Уилер знал всю историю вопроса и всячески пропагандировал нашу работу.
Следует сказать, что Джон Уилер — личность яркая, сыгравшая значительную роль в современной теоретической физике. Он работал с Эйнштейном, вместе с Бором развил капельную модель деления ядра, наконец, известный Ричард Фейнман был его учеником. Он, человек с необычайным воображением, подсказал Фейнману идею рассматривать позитрон как электрон, движущийся в противоположном направлении по времени. Он всегда занимал очень высокое положение в научном сообществе, многие годы был советником президента США.
Будучи его личным гостем в Принстоне, я жил в его коттедже, где мне была предоставлена комната, в которой ранее останавливался Нильс Бор. Как-то вечером после ужина Уилер показал мне свои фотографии, на которых был снят с Ричардом Никсоном. После этого он спросил меня, как часто я встречаюсь с Леонидом Брежневым. Мой ответ, что я никогда не встречался с ним, вызвал недоверчивую улыбку, и, обращаясь к жене, Уилер сказал: «Жанет, Халат не хочет говорить нам правду!» Джон Уилер не представлял себе, какая дистанция отделяла нас, даже не совсем рядовых ученых, от правящей верхушки.
С Уилером мы потом встречались довольно часто. Он любил приезжать в Советский Союз. В одну из встреч я его познакомил с Андреем Дмитриевичем Сахаровым. Но самым большим сюрпризом для меня была последняя встреча с ним в Лондоне 1 июня 1995 г., когда нам вручали в Лондонском Королевском обществе дипломы иностранных членов. Кульминацией церемонии был момент, когда вновь избранные члены оставляли свою подпись в книге, в которой можно было найти подписи всех членов этого общества со времен его основания, в том числе Исаака Ньютона и Чарльза Дарвина. Джон Уилер перед тем, как расписаться в этой книге, помолился над ней.
Металлический водород
Важная и интересная беседа состоялась у меня во время моего визита в Урбанский университет под Чикаго с Джоном Бардином. Этот замечательный человек, лауреат двух Нобелевских премий (первая — за транзисторы, вторая — за теорию сверхпроводимости), отличался доступностью и доброжелательностью. Беседа касалась проблемы металлического водорода. О том, что водород при высоких давлениях должен переходить из молекулярной фазы в атомарную — металлическую, — было известно, и вскоре после создания теории сверхпроводимости возникли спекуляции на тему о возможности сверхпроводимости в металлическом водороде. Переход в сверхпроводящее состояние в водороде смог бы происходить при высоких температурах, так как из-за малой массы атома водорода дебаевская температура, характеризующая колебания атомов в кристаллической решетке, должна была быть высокой.

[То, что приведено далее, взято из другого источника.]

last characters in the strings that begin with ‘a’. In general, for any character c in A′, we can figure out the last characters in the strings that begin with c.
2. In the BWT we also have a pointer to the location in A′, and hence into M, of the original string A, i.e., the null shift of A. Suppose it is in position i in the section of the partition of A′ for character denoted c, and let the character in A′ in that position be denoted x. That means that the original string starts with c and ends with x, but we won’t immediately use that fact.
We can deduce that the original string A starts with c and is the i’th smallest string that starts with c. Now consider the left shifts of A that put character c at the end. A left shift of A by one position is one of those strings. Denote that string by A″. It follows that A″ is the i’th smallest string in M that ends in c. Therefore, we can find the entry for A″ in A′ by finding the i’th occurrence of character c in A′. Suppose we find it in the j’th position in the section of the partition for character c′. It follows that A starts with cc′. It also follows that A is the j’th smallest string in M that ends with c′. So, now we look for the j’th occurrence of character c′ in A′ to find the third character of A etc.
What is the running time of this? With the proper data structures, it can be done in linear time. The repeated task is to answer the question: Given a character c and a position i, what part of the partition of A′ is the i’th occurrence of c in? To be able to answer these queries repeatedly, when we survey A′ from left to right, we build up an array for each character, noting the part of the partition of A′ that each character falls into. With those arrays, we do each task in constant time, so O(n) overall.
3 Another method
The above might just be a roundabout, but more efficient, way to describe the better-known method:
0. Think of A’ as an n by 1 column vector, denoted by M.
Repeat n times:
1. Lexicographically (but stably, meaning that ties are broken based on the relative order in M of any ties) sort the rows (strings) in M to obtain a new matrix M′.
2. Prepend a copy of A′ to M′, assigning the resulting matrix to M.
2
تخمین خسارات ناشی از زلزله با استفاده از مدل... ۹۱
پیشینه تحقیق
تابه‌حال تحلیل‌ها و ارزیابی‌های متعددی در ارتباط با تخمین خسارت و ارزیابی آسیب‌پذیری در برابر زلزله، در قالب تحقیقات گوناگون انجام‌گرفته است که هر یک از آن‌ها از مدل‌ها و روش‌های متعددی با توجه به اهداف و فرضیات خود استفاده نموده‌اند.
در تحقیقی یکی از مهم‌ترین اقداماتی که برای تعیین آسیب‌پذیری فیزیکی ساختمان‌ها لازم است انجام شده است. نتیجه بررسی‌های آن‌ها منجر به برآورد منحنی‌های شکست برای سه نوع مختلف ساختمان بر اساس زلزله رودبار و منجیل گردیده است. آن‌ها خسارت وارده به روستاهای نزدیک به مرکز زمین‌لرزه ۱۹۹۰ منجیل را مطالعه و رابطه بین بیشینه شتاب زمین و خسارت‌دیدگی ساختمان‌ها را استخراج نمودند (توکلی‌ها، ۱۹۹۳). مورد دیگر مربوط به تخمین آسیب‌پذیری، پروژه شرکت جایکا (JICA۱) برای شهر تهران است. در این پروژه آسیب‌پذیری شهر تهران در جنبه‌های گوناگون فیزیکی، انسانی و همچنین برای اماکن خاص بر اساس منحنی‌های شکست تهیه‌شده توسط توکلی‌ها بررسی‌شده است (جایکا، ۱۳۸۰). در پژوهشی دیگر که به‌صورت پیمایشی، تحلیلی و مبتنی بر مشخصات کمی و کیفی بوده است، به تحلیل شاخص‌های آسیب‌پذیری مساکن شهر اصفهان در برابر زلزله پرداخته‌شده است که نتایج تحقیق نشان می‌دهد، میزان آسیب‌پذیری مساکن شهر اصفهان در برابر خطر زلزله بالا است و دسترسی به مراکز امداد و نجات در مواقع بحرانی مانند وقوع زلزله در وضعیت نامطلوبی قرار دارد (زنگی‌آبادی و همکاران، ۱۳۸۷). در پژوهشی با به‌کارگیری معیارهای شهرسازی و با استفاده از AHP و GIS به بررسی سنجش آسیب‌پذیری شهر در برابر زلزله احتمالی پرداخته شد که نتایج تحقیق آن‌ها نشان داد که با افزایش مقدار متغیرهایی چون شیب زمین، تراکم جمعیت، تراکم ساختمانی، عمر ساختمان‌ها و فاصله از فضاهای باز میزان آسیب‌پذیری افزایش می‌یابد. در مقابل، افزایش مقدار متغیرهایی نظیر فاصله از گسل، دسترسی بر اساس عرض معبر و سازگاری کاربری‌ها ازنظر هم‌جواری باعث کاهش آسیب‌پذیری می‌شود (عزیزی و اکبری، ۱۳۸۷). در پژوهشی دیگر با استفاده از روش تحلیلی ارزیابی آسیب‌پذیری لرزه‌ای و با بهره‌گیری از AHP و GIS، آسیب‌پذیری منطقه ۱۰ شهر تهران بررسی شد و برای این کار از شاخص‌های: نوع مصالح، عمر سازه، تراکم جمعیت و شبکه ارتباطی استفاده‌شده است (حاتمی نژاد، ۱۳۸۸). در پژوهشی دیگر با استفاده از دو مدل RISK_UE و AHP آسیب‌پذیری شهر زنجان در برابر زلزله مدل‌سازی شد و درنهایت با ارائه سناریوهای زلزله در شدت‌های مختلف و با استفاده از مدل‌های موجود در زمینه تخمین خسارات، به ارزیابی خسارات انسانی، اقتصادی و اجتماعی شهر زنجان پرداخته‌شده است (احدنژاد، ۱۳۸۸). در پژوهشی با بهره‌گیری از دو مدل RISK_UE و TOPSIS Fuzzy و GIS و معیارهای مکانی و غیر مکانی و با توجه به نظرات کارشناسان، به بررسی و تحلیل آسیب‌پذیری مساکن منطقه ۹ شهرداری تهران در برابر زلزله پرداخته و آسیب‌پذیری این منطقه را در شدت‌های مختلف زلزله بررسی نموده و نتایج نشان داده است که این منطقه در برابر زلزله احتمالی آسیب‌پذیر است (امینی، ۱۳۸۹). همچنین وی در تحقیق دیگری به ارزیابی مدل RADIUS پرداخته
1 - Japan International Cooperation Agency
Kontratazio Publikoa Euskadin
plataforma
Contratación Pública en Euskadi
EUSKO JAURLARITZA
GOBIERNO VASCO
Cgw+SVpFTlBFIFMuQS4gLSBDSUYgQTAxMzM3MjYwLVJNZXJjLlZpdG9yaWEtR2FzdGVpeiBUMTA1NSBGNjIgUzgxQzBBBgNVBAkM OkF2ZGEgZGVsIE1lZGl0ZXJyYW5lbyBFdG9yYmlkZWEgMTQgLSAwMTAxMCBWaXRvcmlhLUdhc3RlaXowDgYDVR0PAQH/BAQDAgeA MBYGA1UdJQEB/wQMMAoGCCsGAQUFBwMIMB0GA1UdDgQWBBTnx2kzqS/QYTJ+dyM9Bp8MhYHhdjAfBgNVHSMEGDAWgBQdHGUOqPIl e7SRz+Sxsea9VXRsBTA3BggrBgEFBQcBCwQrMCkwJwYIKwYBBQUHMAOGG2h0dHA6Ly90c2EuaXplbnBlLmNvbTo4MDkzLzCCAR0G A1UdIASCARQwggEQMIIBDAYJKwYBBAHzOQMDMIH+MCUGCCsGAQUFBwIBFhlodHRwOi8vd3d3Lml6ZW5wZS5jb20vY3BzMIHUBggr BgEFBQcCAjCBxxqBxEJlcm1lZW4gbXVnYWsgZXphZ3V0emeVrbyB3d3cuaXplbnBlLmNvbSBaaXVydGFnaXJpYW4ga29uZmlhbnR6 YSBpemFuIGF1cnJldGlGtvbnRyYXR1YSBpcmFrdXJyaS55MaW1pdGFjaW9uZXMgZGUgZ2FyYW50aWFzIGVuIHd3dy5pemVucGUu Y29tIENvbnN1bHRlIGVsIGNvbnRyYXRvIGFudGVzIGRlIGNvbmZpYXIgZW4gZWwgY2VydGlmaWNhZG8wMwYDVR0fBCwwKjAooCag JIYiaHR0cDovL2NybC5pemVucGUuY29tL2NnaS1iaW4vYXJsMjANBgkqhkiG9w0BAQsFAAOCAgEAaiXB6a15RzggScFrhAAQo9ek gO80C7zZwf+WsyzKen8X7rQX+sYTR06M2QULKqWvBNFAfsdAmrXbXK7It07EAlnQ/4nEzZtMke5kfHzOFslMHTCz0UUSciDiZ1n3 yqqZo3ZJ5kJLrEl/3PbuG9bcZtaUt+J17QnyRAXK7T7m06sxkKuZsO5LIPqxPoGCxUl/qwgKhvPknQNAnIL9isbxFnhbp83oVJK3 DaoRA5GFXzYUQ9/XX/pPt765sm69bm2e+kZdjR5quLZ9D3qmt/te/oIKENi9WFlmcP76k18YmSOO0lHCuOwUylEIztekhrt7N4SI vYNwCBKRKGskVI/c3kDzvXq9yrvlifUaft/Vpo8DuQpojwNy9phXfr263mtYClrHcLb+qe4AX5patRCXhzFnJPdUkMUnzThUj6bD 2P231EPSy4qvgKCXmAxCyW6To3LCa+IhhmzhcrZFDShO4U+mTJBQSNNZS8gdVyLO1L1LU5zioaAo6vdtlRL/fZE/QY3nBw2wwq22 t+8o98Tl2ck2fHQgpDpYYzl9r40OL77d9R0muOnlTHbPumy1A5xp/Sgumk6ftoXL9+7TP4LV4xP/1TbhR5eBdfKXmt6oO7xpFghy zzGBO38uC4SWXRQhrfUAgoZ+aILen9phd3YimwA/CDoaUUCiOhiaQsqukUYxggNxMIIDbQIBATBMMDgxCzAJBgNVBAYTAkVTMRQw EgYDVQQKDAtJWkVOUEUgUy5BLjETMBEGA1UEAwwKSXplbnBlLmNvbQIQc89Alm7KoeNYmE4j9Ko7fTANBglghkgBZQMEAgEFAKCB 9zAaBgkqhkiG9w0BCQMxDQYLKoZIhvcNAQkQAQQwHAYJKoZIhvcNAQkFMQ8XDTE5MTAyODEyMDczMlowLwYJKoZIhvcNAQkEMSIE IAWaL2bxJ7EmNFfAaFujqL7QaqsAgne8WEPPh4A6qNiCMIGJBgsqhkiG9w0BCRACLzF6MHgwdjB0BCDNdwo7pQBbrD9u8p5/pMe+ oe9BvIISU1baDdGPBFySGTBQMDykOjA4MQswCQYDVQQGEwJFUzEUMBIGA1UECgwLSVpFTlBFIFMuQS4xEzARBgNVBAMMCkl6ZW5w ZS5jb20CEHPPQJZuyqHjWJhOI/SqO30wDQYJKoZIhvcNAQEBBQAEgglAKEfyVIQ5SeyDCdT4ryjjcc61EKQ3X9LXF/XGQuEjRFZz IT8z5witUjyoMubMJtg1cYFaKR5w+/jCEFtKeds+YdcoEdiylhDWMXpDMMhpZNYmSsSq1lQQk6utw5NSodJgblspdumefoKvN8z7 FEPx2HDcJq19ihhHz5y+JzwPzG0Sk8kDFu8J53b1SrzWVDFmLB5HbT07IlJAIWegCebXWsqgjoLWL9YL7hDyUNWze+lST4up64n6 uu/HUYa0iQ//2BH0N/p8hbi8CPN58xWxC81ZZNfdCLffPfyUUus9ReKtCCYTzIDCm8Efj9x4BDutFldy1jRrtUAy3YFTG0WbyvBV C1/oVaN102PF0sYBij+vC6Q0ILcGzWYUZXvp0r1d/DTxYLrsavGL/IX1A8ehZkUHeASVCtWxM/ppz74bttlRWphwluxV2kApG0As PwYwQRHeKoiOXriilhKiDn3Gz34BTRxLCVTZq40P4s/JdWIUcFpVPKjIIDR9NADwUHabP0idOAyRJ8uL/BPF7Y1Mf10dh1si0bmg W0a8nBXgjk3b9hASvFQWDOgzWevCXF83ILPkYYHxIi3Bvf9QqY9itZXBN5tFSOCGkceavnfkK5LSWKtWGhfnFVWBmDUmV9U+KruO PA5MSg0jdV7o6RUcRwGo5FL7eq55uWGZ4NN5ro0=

В беседе с Дж. Бардином был поставлен, насколько мне известно, впервые вопрос о возможной метастабильности металлического состояния водорода. Из теоретических рассмотрений следовало, что водород при высоких давлениях должен переходить в металлическое состояние. Однако вопрос, останется ли он в этом состоянии (метастабильном) после снятия давления, ранее не обсуждался.
Мы пришли к заключению, что, по аналогии с другими фазовыми переходами, такая возможность не исключается. Окончательный же ответ на поставленный вопрос, конечно, мог дать только эксперимент.
Возможность получения металлического метастабильного водорода открывала большой простор для фантазий. Этот необыкновенно легкий конструкционный материал был бы уникальным для физики и, главное, для технического приложения. Он мог быть использован в качестве высококалорийного топлива (например, в ракетах), и, наконец, это был бы высокотемпературный сверхпроводящий материал. Однако все это относилось к области фантастики. Даже обнаружение перехода в металлическое состояние требовало создания в лабораторных условиях, как показывали расчеты, давления порядка нескольких миллионов атмосфер.
После возвращения в Москву я сразу же поделился спекуляциями на тему о метастабильном водороде с А.П. Александровым, тогда директором Курчатовского института, и с академиком-секретарем Отделения общей физики и астрономии JI.A. Арцимовичем. Оба очень заинтересовались, в особенности Арцимович. Дело в том, что в Академии наук существовал Институт физики высоких давлений, который возглавлял Леонид Федорович Верещагин. Институт возник из небольшой лаборатории Верещагина и по существу всегда ею и оставался. Главное достижение института — создание искусственных алмазов, которое очень эксплуатировалось президентом Келдышем в ежегодных отчетах, поскольку было доступно для объяснений высокому начальству как пример важных прикладных работ, ведущихся в Академии.